A common lisp library providing easy csv reading and writing
Other
116 stars 22 forks source link

continue restart-case infinite looping #15

Closed dimitri closed 10 years ago

dimitri commented 10 years ago

While trying to benefit from the 'continue restart now offered in cl-csv, I'm experiencing an infinite looping. I guess that the (next-iteration) call is not enough to actually move the stream position after the faulty character.

In my testing, I'm reading an utf-8 encoded file with some non-ascii chars while specifying an ascii :external-format when opening the stream.

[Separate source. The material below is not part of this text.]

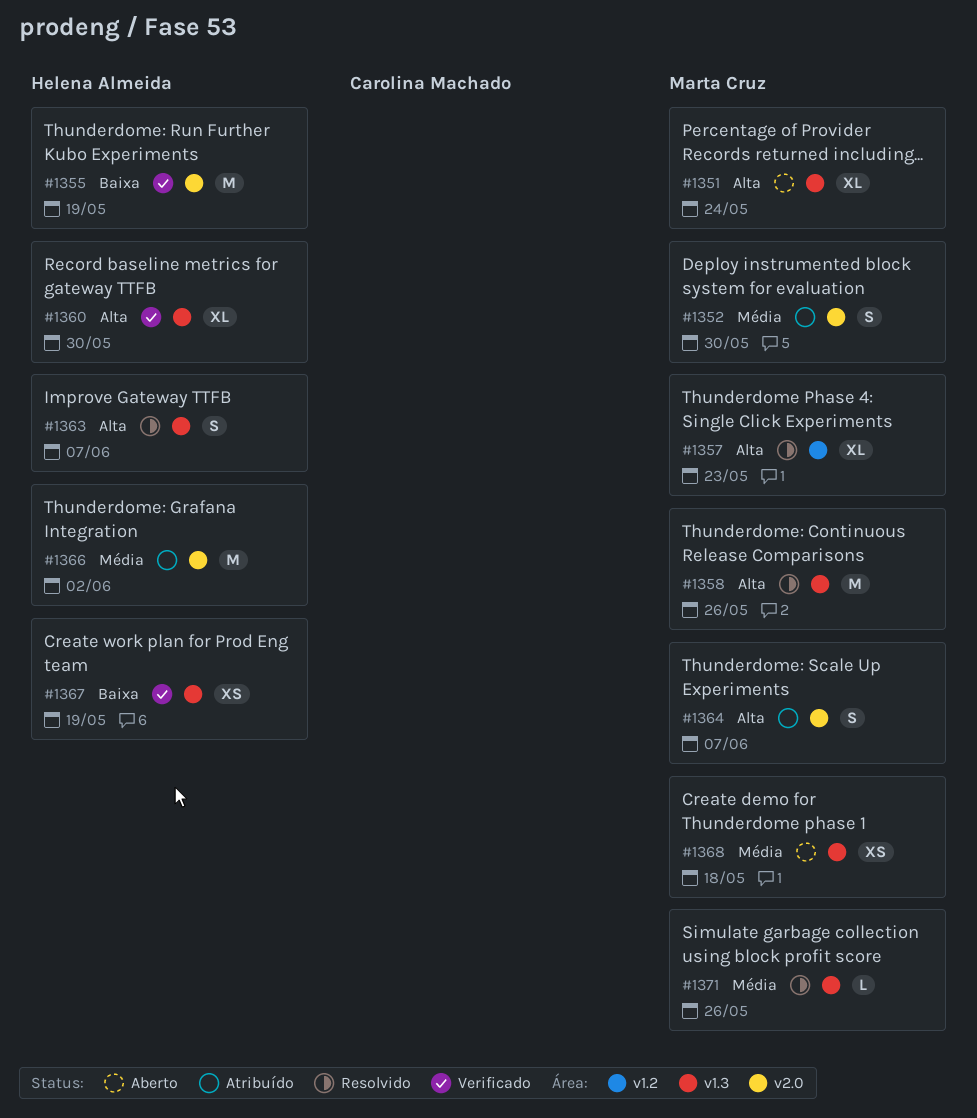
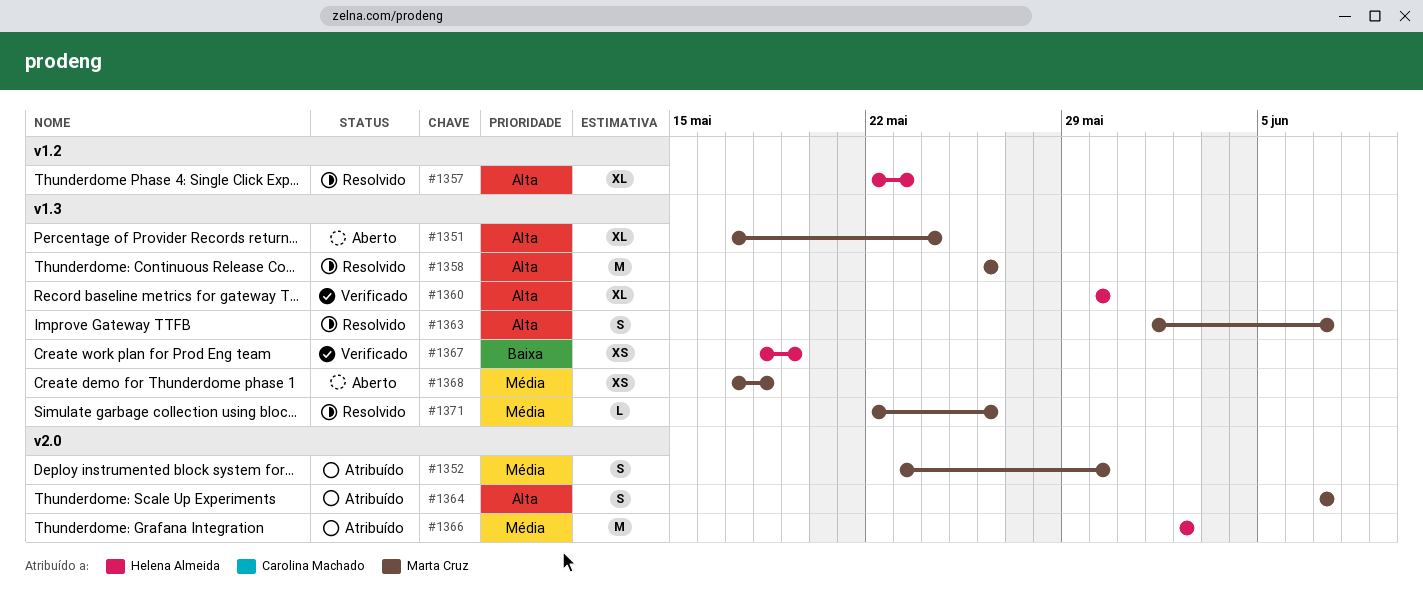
#1355: present -> none
#1357, owner: Marta Cruz -> Helena Almeida
#1363, owner: Helena Almeida -> Marta Cruz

My first try at using a restart ever began this way (and provoked an infinite loop that I think is in your code):

(handler-bind ((condition
                #'(lambda (c)
                    (log-message :error "PLOP: ~a" c)
                    (invoke-restart 'continue))))
  (handler-case
      (cl-csv:read-csv input
                       :row-fn (compile nil reformat-then-process)
                       :separator (csv-separator csv)
                       :quote (csv-quote csv)
                       :escape (csv-escape csv)
                       :unquoted-empty-string-is-nil t
                       :quoted-empty-string-is-nil nil
                       :trim-outer-whitespace (csv-trim-blanks csv)
                       :newline (csv-newline csv))
    ((or cl-csv:csv-parse-error) (condition)
      (progn
        (log-message :error "~a" condition)
        (pgstate-setf *state* (target csv) :errs -1)))))

Regards,

bobbysmith007 commented 10 years ago

The infinite loop is intentional (and allows continuing from as many errors as occur). The trouble you are running into is that nothing is resolving the error with the stream, so each continue call hits the same error.

Your handler can either advance the stream past the encoding error before continuing or take some other corrective or limiting action to terminate the loop.

The continue could work as-is in the case of a csv-parse-error (eg: where some quotes were not escaped) because it would correctly read a line / buffer from the stream, fail to parse it and repeat. It would either eventually exhaust the file or get past the errors and start parsing lines again.

More of that kind of error handling could be built in, but it is pretty ambiguous what steps should be taken to resolving an encoding error, so its not something I would be eager to build into the read-csv-row function. Useful contexts could be included as additional macros/function to wrap the parsing in.

See: https://github.com/AccelerationNet/cl-csv/blob/master/tests/csv.lisp#L313 for an example of the continue working as expected.

Hope this helps, feel free to reopen if I have misinterpreted what is requested Russ

dimitri commented 10 years ago

Thanks for the heads up, I also agree that it's quite hard (impossible?) to decide on what to do after an encoding error. I've integrated the continue restart properly in pgloader now.